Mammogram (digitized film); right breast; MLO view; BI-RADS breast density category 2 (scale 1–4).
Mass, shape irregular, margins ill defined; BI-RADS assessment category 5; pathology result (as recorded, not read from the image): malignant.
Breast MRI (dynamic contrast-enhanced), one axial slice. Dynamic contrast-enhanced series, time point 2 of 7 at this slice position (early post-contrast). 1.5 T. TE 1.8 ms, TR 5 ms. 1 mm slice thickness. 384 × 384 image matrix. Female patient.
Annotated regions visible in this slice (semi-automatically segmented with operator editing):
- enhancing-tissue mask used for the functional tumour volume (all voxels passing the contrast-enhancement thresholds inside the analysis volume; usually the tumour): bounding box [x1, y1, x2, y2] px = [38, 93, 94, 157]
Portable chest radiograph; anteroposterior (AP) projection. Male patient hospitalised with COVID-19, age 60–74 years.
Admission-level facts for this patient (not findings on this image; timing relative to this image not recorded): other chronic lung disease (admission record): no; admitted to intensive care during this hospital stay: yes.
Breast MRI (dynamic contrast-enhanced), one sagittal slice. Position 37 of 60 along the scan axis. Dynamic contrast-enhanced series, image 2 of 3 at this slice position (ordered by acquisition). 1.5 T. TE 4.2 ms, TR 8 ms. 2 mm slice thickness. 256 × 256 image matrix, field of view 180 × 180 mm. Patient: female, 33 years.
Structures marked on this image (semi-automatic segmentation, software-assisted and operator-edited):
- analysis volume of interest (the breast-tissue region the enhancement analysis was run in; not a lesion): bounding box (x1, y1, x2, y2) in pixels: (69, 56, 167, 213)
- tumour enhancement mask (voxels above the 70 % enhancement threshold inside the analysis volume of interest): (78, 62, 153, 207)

Exercise - From the line holding "Mass, shape irregular, margins" to the line holding "Admission-level facts for", inclusive, restate each line above exactly as written.

Task solution -
Mass, shape irregular, margins ill defined; BI-RADS assessment category 5; pathology result (as recorded, not read from the image): malignant.
Breast MRI (dynamic contrast-enhanced), one axial slice. Dynamic contrast-enhanced series, time point 2 of 7 at this slice position (early post-contrast). 1.5 T. TE 1.8 ms, TR 5 ms. 1 mm slice thickness. 384 × 384 image matrix. Female patient.
Annotated regions visible in this slice (semi-automatically segmented with operator editing):
- enhancing-tissue mask used for the functional tumour volume (all voxels passing the contrast-enhancement thresholds inside the analysis volume; usually the tumour): bounding box [x1, y1, x2, y2] px = [38, 93, 94, 157]
Portable chest radiograph; anteroposterior (AP) projection. Male patient hospitalised with COVID-19, age 60–74 years.
Admission-level facts for this patient (not findings on this image; timing relative to this image not recorded): other chronic lung disease (admission record): no; admitted to intensive care during this hospital stay: yes.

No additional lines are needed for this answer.